START Excerpt provided
A few weeks before Hamas attacked Israel on Oct. 7, a senior White House official visited eastern Lebanon for a sightseeing trip that doubled as a dramatic political statement.
The official, Amos Hochstein, one of President Biden’s most trusted national security advisers, toured the ancient ruins of Baalbek in an area well known as a stronghold of Hezbollah, a U.S.-designated terrorist group sponsored by Iran.
Wearing white pants and a golf shirt, and with no security entourage, Mr. Hochstein marveled at the artifacts and snapped photos of the onetime Roman city’s crumbling stone walls and columns. Keeping watch from a distance were several muscular men in black T-shirts — presumed Hezbollah militiamen.
The trip caused a minor sensation in Lebanese news media, which wondered how a top American official — one born in Israel, no less — was able to move so freely on Hezbollah turf.
END Excerpt provided
START Materials provided
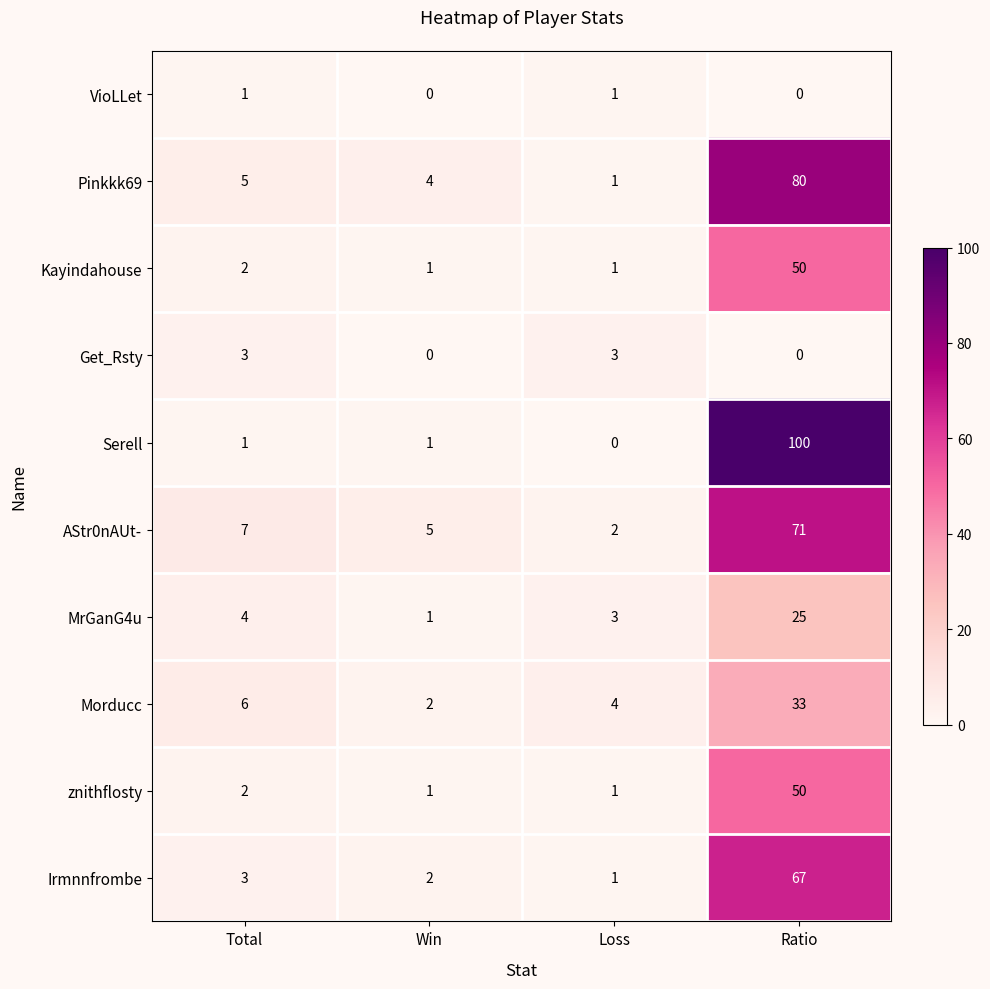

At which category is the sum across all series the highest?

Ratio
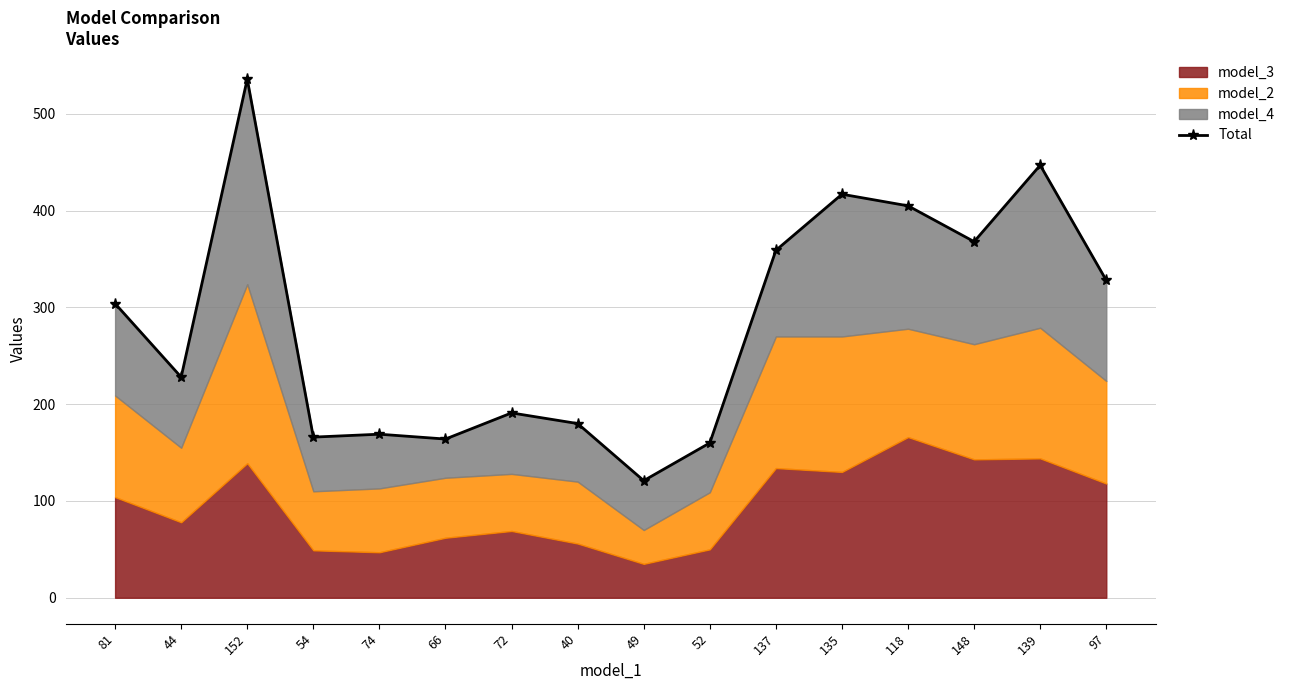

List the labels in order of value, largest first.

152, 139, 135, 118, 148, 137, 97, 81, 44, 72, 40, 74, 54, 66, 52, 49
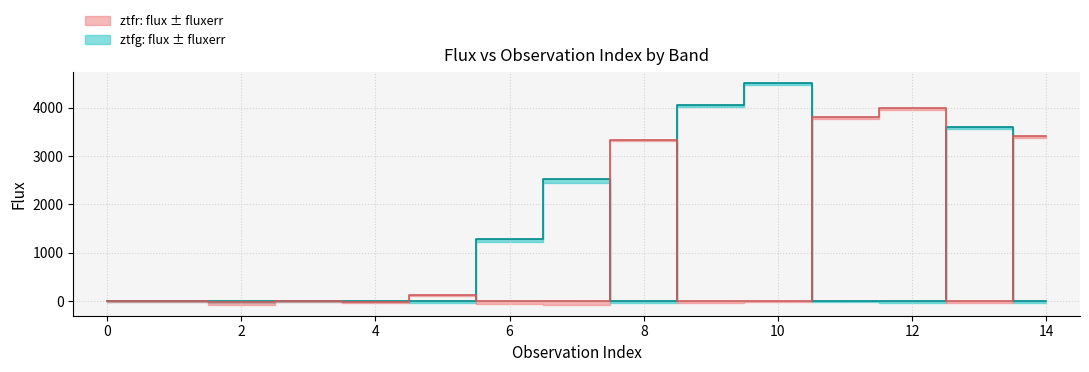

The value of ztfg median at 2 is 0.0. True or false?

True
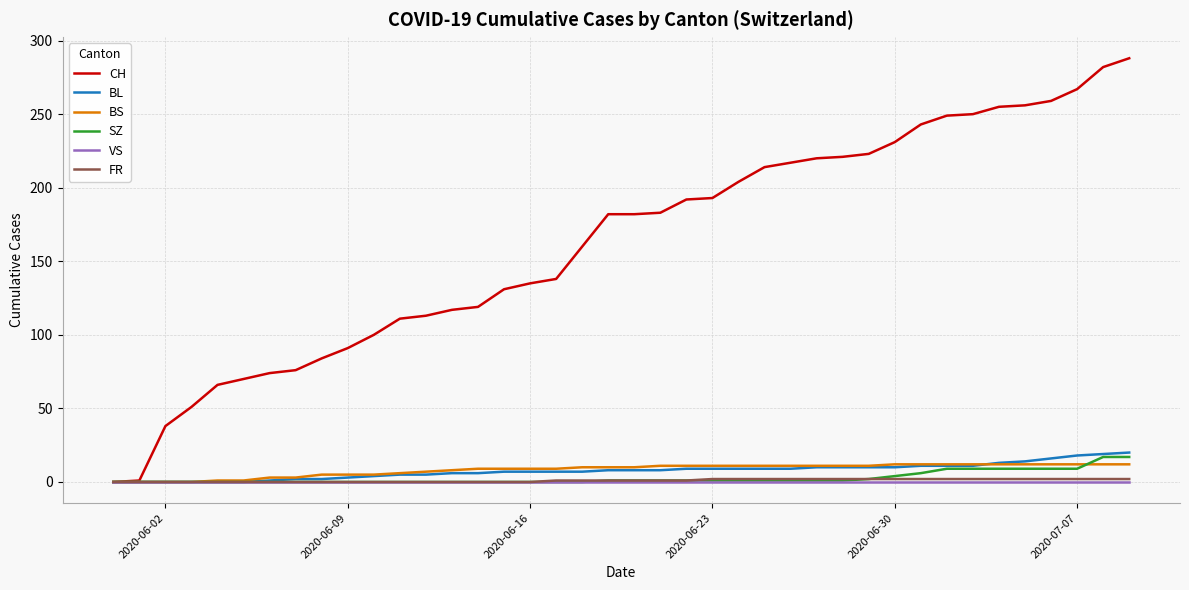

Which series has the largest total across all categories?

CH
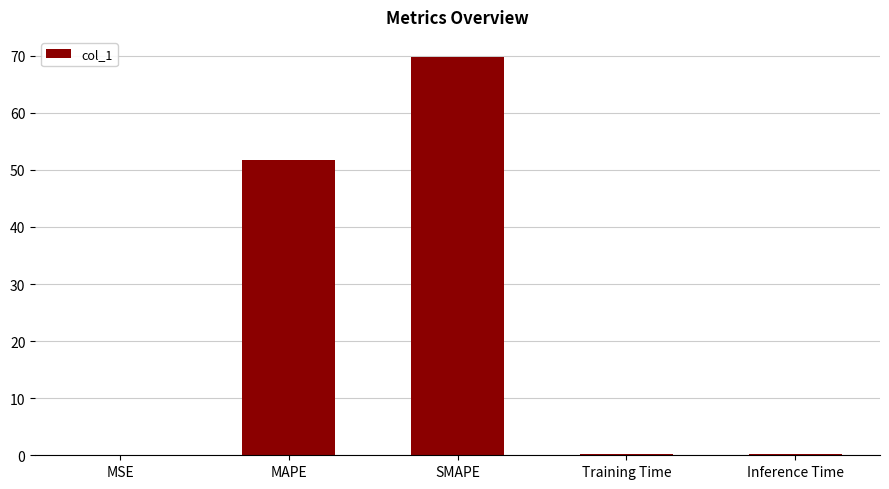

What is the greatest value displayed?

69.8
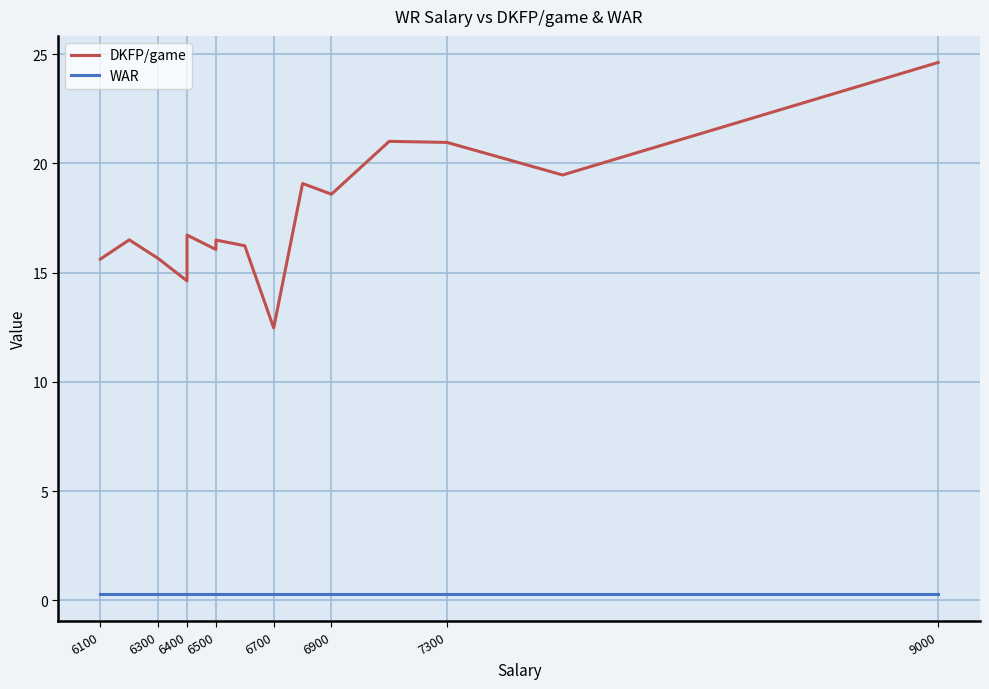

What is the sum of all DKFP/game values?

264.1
END Materials provided
_Exercise set_
a) Transcribe the full excerpt about a White House official's visit to Baalbek.
b) Restate word for word the entries from the line with "What is the greatest value displayed?" up to and including the final line of the entries, leaving out any picture markers.
The text and the entries were drawn from separate sources.

_Written answers_
a)
A few weeks before Hamas attacked Israel on Oct. 7, a senior White House official visited eastern Lebanon for a sightseeing trip that doubled as a dramatic political statement.
The official, Amos Hochstein, one of President Biden’s most trusted national security advisers, toured the ancient ruins of Baalbek in an area well known as a stronghold of Hezbollah, a U.S.-designated terrorist group sponsored by Iran.
Wearing white pants and a golf shirt, and with no security entourage, Mr. Hochstein marveled at the artifacts and snapped photos of the onetime Roman city’s crumbling stone walls and columns. Keeping watch from a distance were several muscular men in black T-shirts — presumed Hezbollah militiamen.
The trip caused a minor sensation in Lebanese news media, which wondered how a top American official — one born in Israel, no less — was able to move so freely on Hezbollah turf.

b)
What is the greatest value displayed?

69.8

What is the sum of all DKFP/game values?

264.1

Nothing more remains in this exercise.